Photographer: Spencer Platt/Getty Images

Discount Retailer Overstock Has New Target: Upending Wall Street

  • Company is close to issuing digital stock that uses blockchain
  • Aim is radically speeding up how long it takes to trade shares

Overstock.com Inc., which is aiming to radically change how stocks and bonds are bought and sold, is close to unveiling the first securities-trading system using the blockchain technology that makes bitcoin possible.

The company, best known as a discount retailer, will issue a digital version of its own stock that can then be traded on Pro Securities LLC, an alternative trading system Overstock invested in in 2014, Chief Executive Officer Patrick Byrne said in an interview. Because it’s bypassing traditional exchanges like the Nasdaq Stock Market and New York Stock Exchange, the trades will clear nearly instantaneously instead of taking several days.

“We’re ready to start a crypto Wall Street,” Byrne said. “Like Jonas Salk injecting himself with polio, our first client is going to be ourselves.”

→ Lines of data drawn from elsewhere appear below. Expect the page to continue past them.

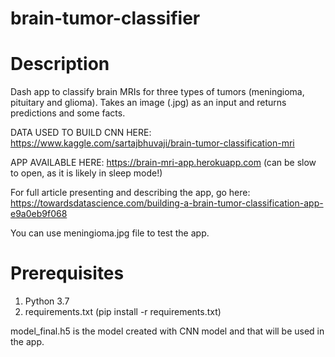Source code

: # brain-tumor-classifier

# Description 

Dash app to classify brain MRIs for three types of tumors (meningioma, pituitary and glioma). Takes an image (.jpg) as an input and returns predictions and some facts. 

DATA USED TO BUILD CNN HERE: https://www.kaggle.com/sartajbhuvaji/brain-tumor-classification-mri

APP AVAILABLE HERE:  https://brain-mri-app.herokuapp.com (can be slow to open, as it is likely in sleep mode!)

For full article presenting and describing the app, go here: https://towardsdatascience.com/building-a-brain-tumor-classification-app-e9a0eb9f068

You can use meningioma.jpg file to test the app.

# Prerequisites

1. Python 3.7 
2. requirements.txt (pip install -r requirements.txt)

model_final.h5 is the model created with CNN model and that will be used in the app. 
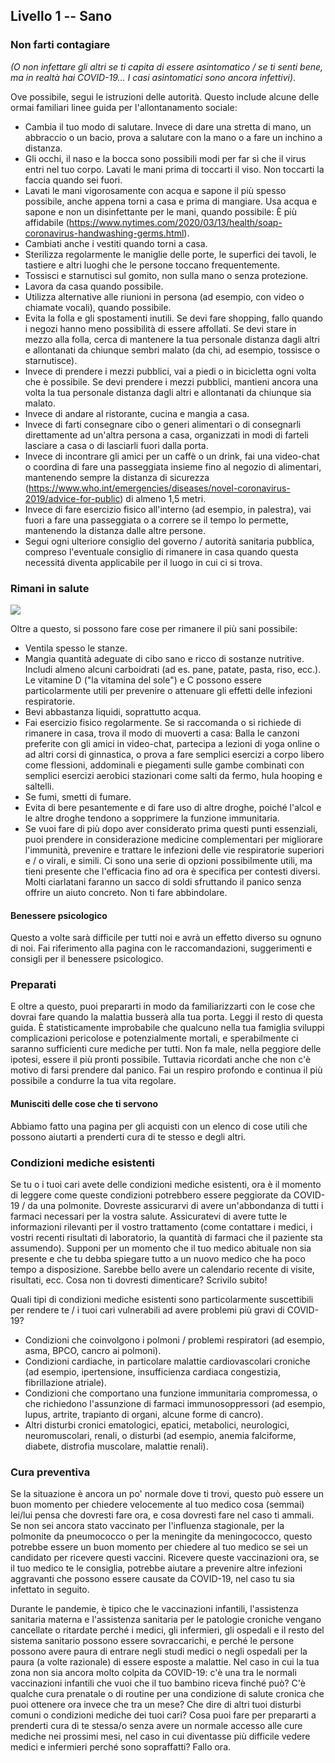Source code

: ## Livello 1 -- Sano

### Non farti contagiare

*(O non infettare gli altri se ti capita di essere asintomatico / se ti senti bene, ma in realtà hai COVID-19... I casi asintomatici sono ancora infettivi)*.

Ove possibile, segui le istruzioni delle autorità. Questo include alcune delle ormai familiari linee guida per l'allontanamento sociale:

* Cambia il tuo modo di salutare. Invece di dare una stretta di mano, un abbraccio o un bacio, prova a salutare con la mano o a fare un inchino a distanza.
* Gli occhi, il naso e la bocca sono possibili modi per far sì che il virus entri nel tuo corpo. Lavati le mani prima di toccarti il viso. Non toccarti la faccia quando sei fuori.
* Lavati le mani vigorosamente con acqua e sapone il più spesso possibile, anche appena torni a casa e prima di mangiare. Usa acqua e sapone e non un disinfettante per le mani, quando possibile: È più affidabile (https://www.nytimes.com/2020/03/13/health/soap-coronavirus-handwashing-germs.html). 
* Cambiati anche i vestiti quando torni a casa. 
* Sterilizza regolarmente le maniglie delle porte, le superfici dei tavoli, le tastiere e altri luoghi che le persone toccano frequentemente.
* Tossisci e starnutisci sul gomito, non sulla mano o senza protezione. 
* Lavora da casa quando possibile.
* Utilizza alternative alle riunioni in persona (ad esempio, con video o chiamate vocali), quando possibile. 
* Evita la folla e gli spostamenti inutili. Se devi fare shopping, fallo quando i negozi hanno meno possibilità di essere affollati. Se devi stare in mezzo alla folla, cerca di mantenere la tua personale distanza dagli altri e allontanati da chiunque sembri malato (da chi, ad esempio, tossisce o starnutisce). 
* Invece di prendere i mezzi pubblici, vai a piedi o in bicicletta ogni volta che è possibile. Se devi prendere i mezzi pubblici, mantieni ancora una volta la tua personale distanza dagli altri e allontanati da chiunque sia malato. 
* Invece di andare al ristorante, cucina e mangia a casa. 
* Invece di farti consegnare cibo o generi alimentari o di consegnarli direttamente ad un'altra persona a casa, organizzati in modi di farteli lasciare a casa o di lasciarli fuori dalla porta. 
* Invece di incontrare gli amici per un caffè o un drink, fai una video-chat o coordina di fare una passeggiata insieme fino al negozio di alimentari, mantenendo sempre la distanza di sicurezza (https://www.who.int/emergencies/diseases/novel-coronavirus-2019/advice-for-public) di almeno 1,5 metri. 
* Invece di fare esercizio fisico all'interno (ad esempio, in palestra), vai fuori a fare una passeggiata o a correre se il tempo lo permette, mantenendo la distanza dalle altre persone. 
* Segui ogni ulteriore consiglio del governo / autorità sanitaria pubblica, compreso l'eventuale consiglio di rimanere in casa quando questa necessitá diventa applicabile per il luogo in cui ci si trova.


### Rimani in salute

![](/assets/images/situps.png)

Oltre a questo, si possono fare cose per rimanere il più sani possibile:

* Ventila spesso le stanze.
* Mangia quantità adeguate di cibo sano e ricco di sostanze nutritive. Includi almeno alcuni carboidrati (ad es. pane, patate, pasta, riso, ecc.). Le vitamine D ("la vitamina del sole") e C possono essere particolarmente utili per prevenire o attenuare gli effetti delle infezioni respiratorie. 
* Bevi abbastanza liquidi, soprattutto acqua.
* Fai esercizio fisico regolarmente. Se si raccomanda o si richiede di rimanere in casa, trova il modo di muoverti a casa: Balla le canzoni preferite con gli amici in video-chat, partecipa a lezioni di yoga online o ad altri corsi di ginnastica, o prova a fare semplici esercizi a corpo libero come flessioni, addominali e piegamenti sulle gambe combinati con semplici esercizi aerobici stazionari come salti da fermo, hula hooping e saltelli. 
* Se fumi, smetti di fumare.
* Evita di bere pesantemente e di fare uso di altre droghe, poiché l'alcol e le altre droghe tendono a sopprimere la funzione immunitaria.
* Se vuoi fare di più dopo aver considerato prima questi punti essenziali, puoi prendere in considerazione medicine complementari  per migliorare l'immunità, prevenire e trattare le infezioni delle vie respiratorie superiori e / o virali, e simili. Ci sono una serie di opzioni possibilmente utili, ma tieni presente che l'efficacia fino ad ora è specifica per  contesti diversi. Molti ciarlatani faranno un sacco di soldi sfruttando il panico senza offrire un aiuto concreto. Non ti fare abbindolare. 

#### Benessere psicologico

Questo a volte sarà difficile per tutti noi e avrà un effetto diverso su ognuno di noi. Fai riferimento alla pagina con le raccomandazioni, suggerimenti e consigli per il benessere psicologico. 

### Preparati

E oltre a questo, puoi prepararti in modo da familiarizzarti con le cose che dovrai fare quando la malattia busserà alla tua porta. Leggi il resto di questa guida. È statisticamente improbabile che qualcuno nella tua famiglia sviluppi complicazioni pericolose e potenzialmente mortali, e sperabilmente ci saranno sufficienti cure mediche per tutti. Non fa male, nella peggiore delle ipotesi, essere il più pronti possibile. Tuttavia ricordati anche che non c'è motivo di farsi prendere dal panico. Fai un respiro profondo e continua il più possibile a condurre la tua vita regolare.

#### Munisciti delle cose che ti servono

Abbiamo fatto una pagina per gli acquisti con un elenco di cose utili che possono aiutarti a prenderti cura di te stesso e degli altri.

### Condizioni mediche esistenti

Se tu o i tuoi cari avete delle condizioni mediche esistenti, ora è il momento di leggere come queste condizioni potrebbero essere peggiorate da COVID-19 / da una polmonite. Dovreste assicurarvi di avere un'abbondanza di tutti i farmaci necessari per la vostra salute. Assicuratevi di avere tutte le informazioni rilevanti per il vostro trattamento (come contattare i medici, i vostri recenti risultati di laboratorio, la quantità di farmaci che il paziente sta assumendo). Supponi per un momento che il tuo medico abituale non sia presente e che tu debba spiegare tutto a un nuovo medico che ha poco tempo a disposizione. Sarebbe bello avere un calendario recente di visite, risultati, ecc. Cosa non ti dovresti dimenticare? Scrivilo subito!

Quali tipi di condizioni mediche esistenti sono particolarmente suscettibili per rendere te / i tuoi cari vulnerabili ad avere problemi più gravi di COVID-19?
- Condizioni che coinvolgono i polmoni / problemi respiratori (ad esempio, asma, BPCO, cancro ai polmoni).
- Condizioni cardiache, in particolare malattie cardiovascolari croniche (ad esempio, ipertensione, insufficienza cardiaca congestizia, fibrillazione atriale).
- Condizioni che comportano una funzione immunitaria compromessa, o che richiedono l'assunzione di farmaci immunosoppressori (ad esempio, lupus, artrite, trapianto di organi, alcune forme di cancro).
- Altri disturbi cronici ematologici, epatici, metabolici, neurologici, neuromuscolari, renali, o disturbi (ad esempio, anemia falciforme, diabete, distrofia muscolare, malattie renali). 

### Cura preventiva

Se la situazione è ancora un po' normale dove ti trovi, questo può essere un buon momento per chiedere velocemente al tuo medico cosa (semmai) lei/lui pensa che dovresti fare ora, e cosa dovresti fare nel caso ti ammali. Se non sei ancora stato vaccinato per l'influenza stagionale, per la polmonite da pneumococco o per la meningite da meningococco, questo potrebbe essere un buon momento per chiedere al tuo medico se sei un candidato per ricevere questi vaccini. Ricevere queste vaccinazioni ora, se il tuo medico te le consiglia, potrebbe aiutare a prevenire altre infezioni aggravanti che possono essere causate da COVID-19, nel caso tu sia infettato in seguito. 

Durante le pandemie, è tipico che le vaccinazioni infantili, l'assistenza sanitaria materna e l'assistenza sanitaria per le patologie croniche vengano cancellate o ritardate perché i medici, gli infermieri, gli ospedali e il resto del sistema sanitario possono essere sovraccarichi, e perché le persone possono avere paura di entrare negli studi medici o negli ospedali per la paura (a volte razionale) di essere esposte a malattie. Nel caso in cui la tua zona non sia ancora molto colpita da COVID-19: c'è una tra le normali vaccinazioni infantili che vuoi che il tuo bambino riceva finché può? C'è qualche cura prenatale o di routine per una condizione di salute cronica che puoi ottenere ora invece che tra un mese? Che dire di altri tuoi disturbi comuni o condizioni mediche dei tuoi cari? Cosa puoi fare per prepararti a prenderti cura di te stessa/o senza avere un normale accesso alle cure mediche nei prossimi mesi, nel caso in cui diventasse più difficile vedere medici e infermieri perché sono sopraffatti? Fallo ora.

The firm is completing its regulatory approval process with the U.S. Securities and Exchange Commission, Byrne said. At first, only the new type of Overstock equity will be available to trade via blockchain, but Byrne is hoping other companies follow suit. Pro Securities will also be available to list the shares of private companies and bonds, he said.

Nasdaq Inc. is swimming in similar waters. At the end of December, the exchange operator said it used blockchain technology to complete and record a private securities transaction for the first time. Chain.com became the first user of Nasdaq’s Linq blockchain when it issued shares to a private investor.

After more than a year of enthusiastic talk about how the blockchain, or distributed ledgers, can transform how Wall Street trades and settles financial products, 2016 looks to be the year where those ideas are put to the test. Firms such as ItBit and Symbiont are seeking to release applications this year that use digital ledger technology to improve how a range of assets are traded and settled.

Wall Street firms see the technology as a way to reduce costs and increase efficiency as they face stricter regulatory requirements following the 2008 financial crisis. Other firms such as Ripple are already allowing customers to move money internationally in minutes rather than days by utilizing a distributed ledger system.

A distributed ledger allows transactions to be processed so quickly because all the users are connected through its network. As long as banks or exchanges, all of whom are known to each other, verify that one company has the funds or assets to transact with another company, the settlement and clearing time is reduced to seconds. That contrasts with the current banking system with firms that are walled off from each other and connected through decades-old payment services, causing rather simple processes to take several days to complete.

Overstock can now issue as much as $500 million in stock and other securities through a digital system, according to a November filing with the SEC. In June, Overstock issued corporate bonds through the blockchain, which didn’t require SEC approval.